Human Rights Cities in Indonesia Summary

Penulis: Alyaa Nabiilah Zuhroh

Editor: Aulia Rachmah Putri

We may not have agreed on the status of the implementation of human rights in Indonesia. There is an opinion that the state has adequately implemented human rights. There is also an opinion that there are still many examples of human rights that the state has not sufficiently enforced. Some cases are even considered a form of human rights violations by the state.

However, we can agree that the product of legislation in Indonesia has led to the guarantee of human rights. The 1945 Constitution of the Republic of Indonesia Articles 28A to 28J exist in a particular chapter of Human Rights and explains various forms of human rights, such as the right to associate and assemble and the right to be treated fairly before the law. Another example is Article 29, which guarantees freedom of religion and belief; Articles 31 and 32 provide the right to education and culture; Articles 33-34 relate to the economy and social welfare. There are many other legal products related to efforts to fulfill human rights. Among them are Law Number 39, the Year 1999 regarding Human Rights and Law No. 26 of 2000 concerning Human Rights Courts. We also have several international covenants related to human rights.

Information supplied:
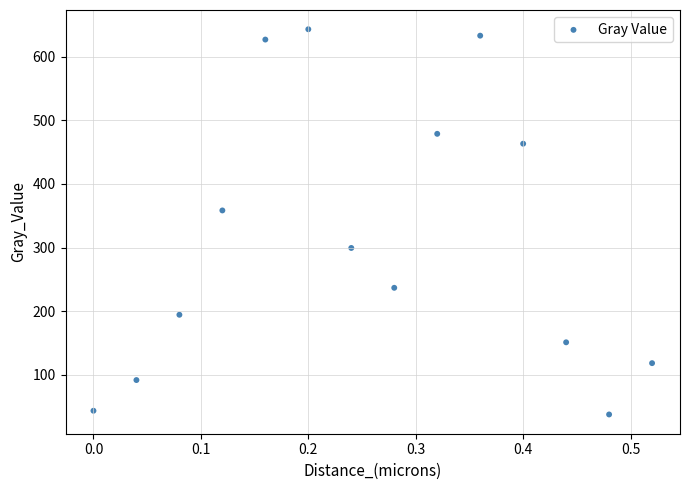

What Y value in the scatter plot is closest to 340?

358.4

Requirement A: Reproduce verbatim the portion of the human rights summary that begins at "Editor: Aulia Rachmah" and stops after "by the state.".
Requirement B: According to the human rights summary, which article of the 1945 Constitution guarantees freedom of religion and belief?
Requirement C: List every article or group of articles of the 1945 Constitution that the human rights summary cites.

Response box A:
Editor: Aulia Rachmah Putri

We may not have agreed on the status of the implementation of human rights in Indonesia. There is an opinion that the state has adequately implemented human rights. There is also an opinion that there are still many examples of human rights that the state has not sufficiently enforced. Some cases are even considered a form of human rights violations by the state.

Response box B: Article 29

Response box C:
- Articles 28A to 28J
- Article 29
- Articles 31 and 32
- Articles 33-34